Author Wendell Berry Featured at ‘Keeping the Land & People Together’ June 29 in St. Paul
CONTACT: Brian DeVore, LSP, 612-722-6377
5/29/07
SAINT PAUL, Minn. — Farmer/author Wendell Berry will be featured during "Keeping the Land and People Together" at the College of St. Catherine in Saint Paul Friday, June 29. This evening of readings and discussion, which is being held to launch the Land Stewardship Project’s (LSP) 25th Anniversary, will also include Minnesota authors Mary Rose O'Reilley and Joe Paddock. The event begins at 7 p.m. and will be hosted by LSP co-founder Ron Kroese. A reception and refreshments featuring local food will follow. Seating is limited. Tickets are $25 and must be purchased ahead of time by calling 651-653-0618 or e-mailing lspwbl@landstewardshipproject.org.
Wendell Berry is an essayist, novelist and poet who farms in Henry County, Ky. Berry’s “eloquent essays on honoring and working the land have been a vital force in the modern agrarian movement,” wrote New York Times reviewer Roy Hoffman in January. His landmark critique of industrial agriculture, the Unsettling of America: Culture & Agriculture, is still as relevant and powerful today as when it was first published three decades ago. Berry is a regular contributor to Orion magazine. His latest book, Andy Catlett: Early Travels: A Novel, was published in 2006.
Mary Rose O'Reilley, a graduate of the College of St. Catherine and professor of English at the University of St. Thomas, is the author of The Love of Impermanent Things: A Threshold Economy and The Barn at the End of the World: The Apprenticeship of a Quaker, Buddhist Shepherd, among other books. O’Reilley has received numerous honors for her work, including the Walt Whitman Award for her first book-length collection of poems, Half Wild. She has also been a finalist for the Minnesota Book Awards.

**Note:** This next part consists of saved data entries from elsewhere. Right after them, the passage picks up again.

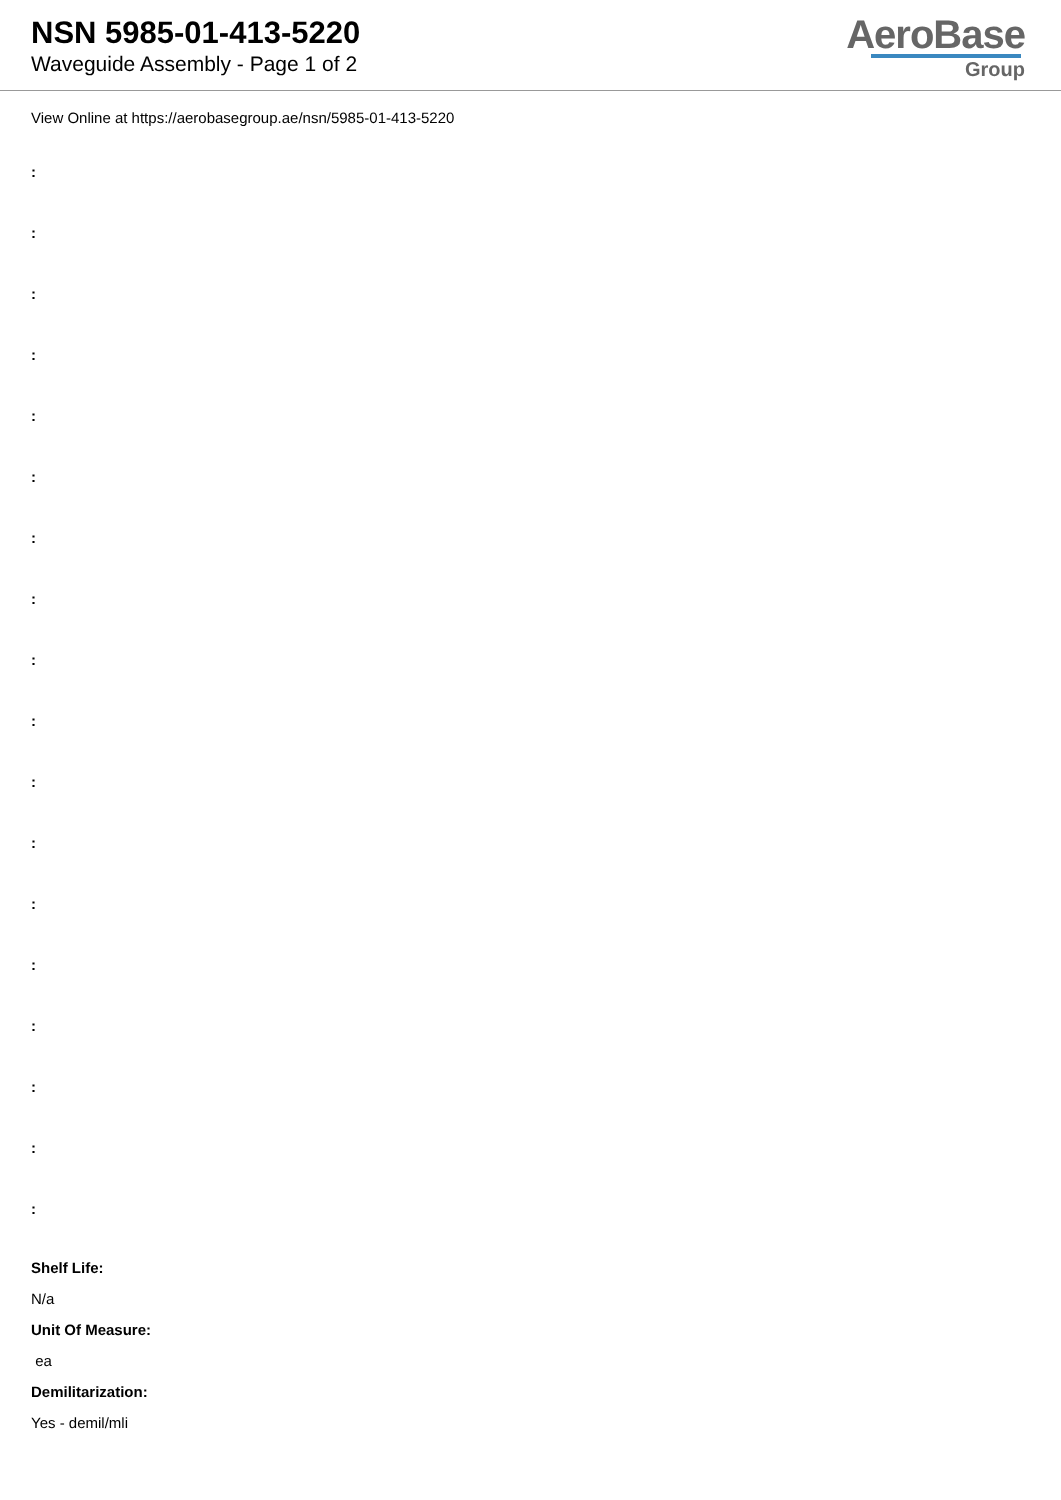NSN 5985-01-413-5220
Waveguide Assembly - Page 1 of 2
AeroBase
Group
View Online at https://aerobasegroup.ae/nsn/5985-01-413-5220
:
:
:
:
:
:
:
:
:
:
:
:
:
:
:
:
:
:
Shelf Life:
N/a
Unit Of Measure:
ea
Demilitarization:
Yes - demil/mli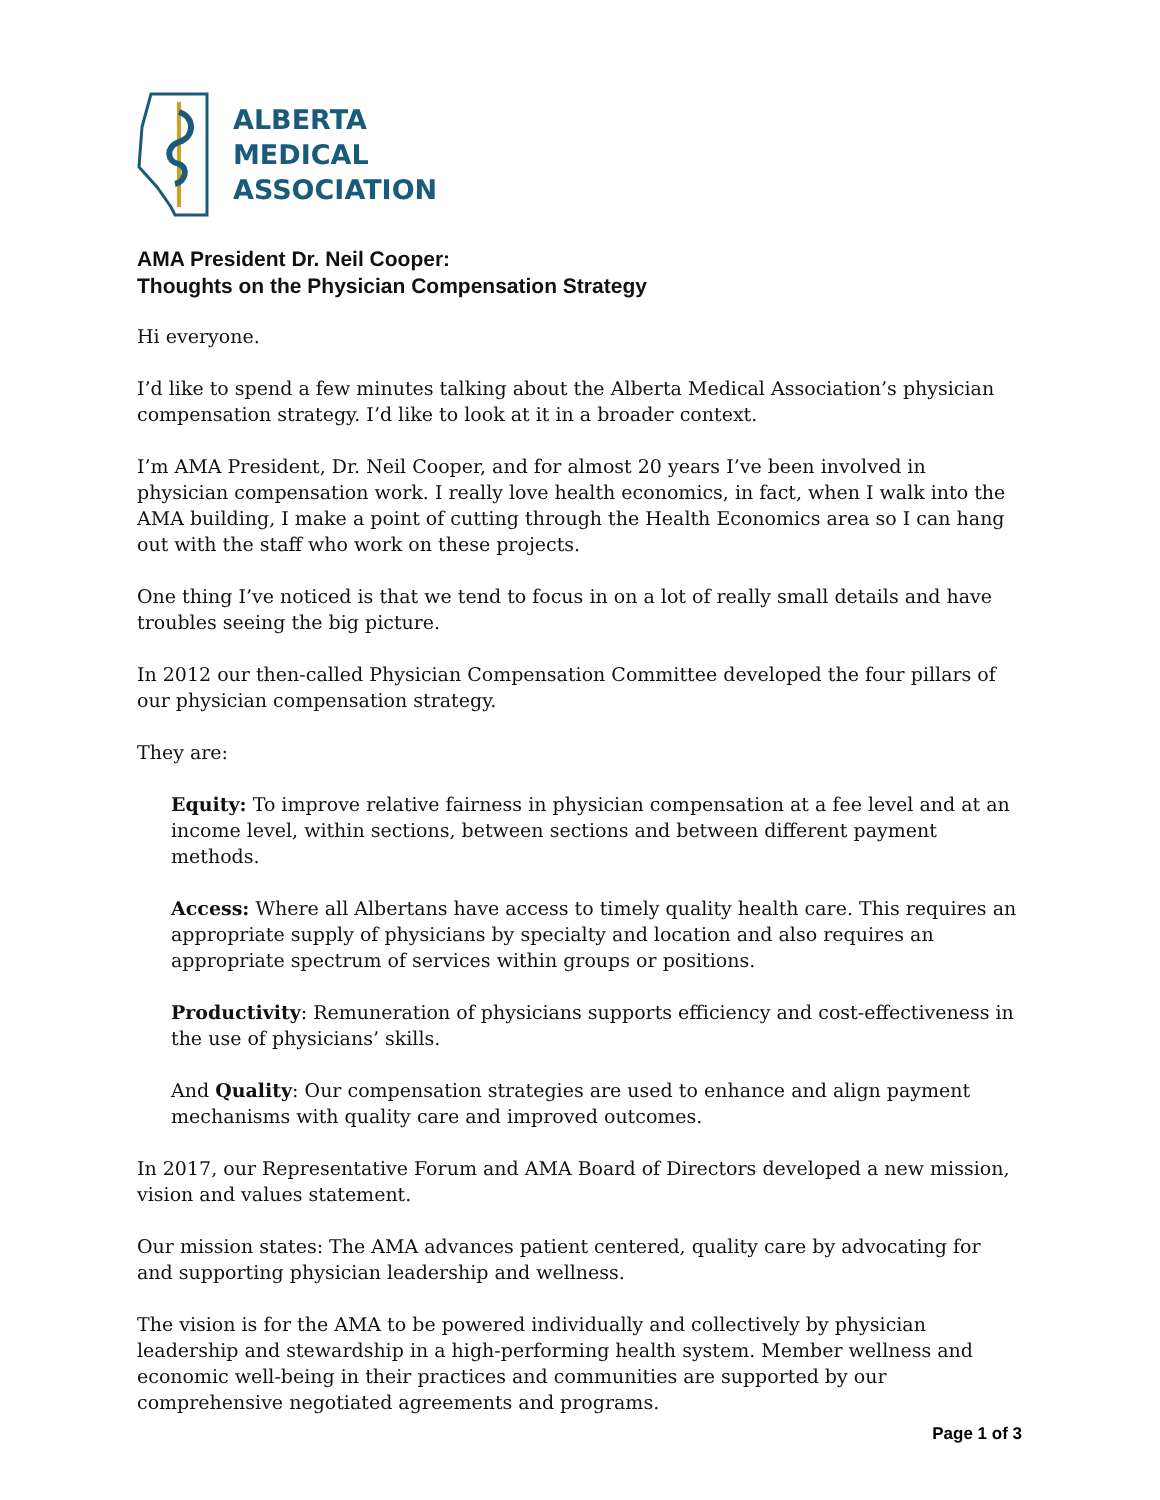ALBERTA
MEDICAL
ASSOCIATION
AMA President Dr. Neil Cooper:
Thoughts on the Physician Compensation Strategy
Hi everyone.
I’d like to spend a few minutes talking about the Alberta Medical Association’s physician compensation strategy. I’d like to look at it in a broader context.
I’m AMA President, Dr. Neil Cooper, and for almost 20 years I’ve been involved in physician compensation work. I really love health economics, in fact, when I walk into the AMA building, I make a point of cutting through the Health Economics area so I can hang out with the staff who work on these projects.
One thing I’ve noticed is that we tend to focus in on a lot of really small details and have troubles seeing the big picture.
In 2012 our then-called Physician Compensation Committee developed the four pillars of our physician compensation strategy.
They are:
Equity: To improve relative fairness in physician compensation at a fee level and at an income level, within sections, between sections and between different payment methods.
Access: Where all Albertans have access to timely quality health care. This requires an appropriate supply of physicians by specialty and location and also requires an appropriate spectrum of services within groups or positions.
Productivity: Remuneration of physicians supports efficiency and cost-effectiveness in the use of physicians’ skills.
And Quality: Our compensation strategies are used to enhance and align payment mechanisms with quality care and improved outcomes.
In 2017, our Representative Forum and AMA Board of Directors developed a new mission, vision and values statement.
Our mission states: The AMA advances patient centered, quality care by advocating for and supporting physician leadership and wellness.
The vision is for the AMA to be powered individually and collectively by physician leadership and stewardship in a high-performing health system. Member wellness and economic well-being in their practices and communities are supported by our comprehensive negotiated agreements and programs.
Page 1 of 3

Joe Paddock is a poet, oral historian and environmental writer who lives with his wife Nancy, also a writer and poet, in Litchfield, Minn. He is the author of an acclaimed biography, Keeper of the Wild: The Life of Ernest Oberholtzer. He also co-authored with Nancy Paddock and Carol Bly Soil and Survival, an LSP publication. His latest book of poems, A Sort of Honey, was published earlier this year. Paddock has been a finalist for the Minnesota Book Awards.
LSP (www.landstewardshipproject.org) was launched in 1982 in Saint Paul as a nonprofit organization dedicated to advancing the ethic and practice of stewardship on America’s farms. From its inception, LSP has advanced practical solutions to achieving stewardship while building widespread public support for an agricultural system in which family farms, small towns and a healthy environment could thrive. LSP’s membership base of farmers and non-farmers is also working to advance social justice for people who produce food and care for the land.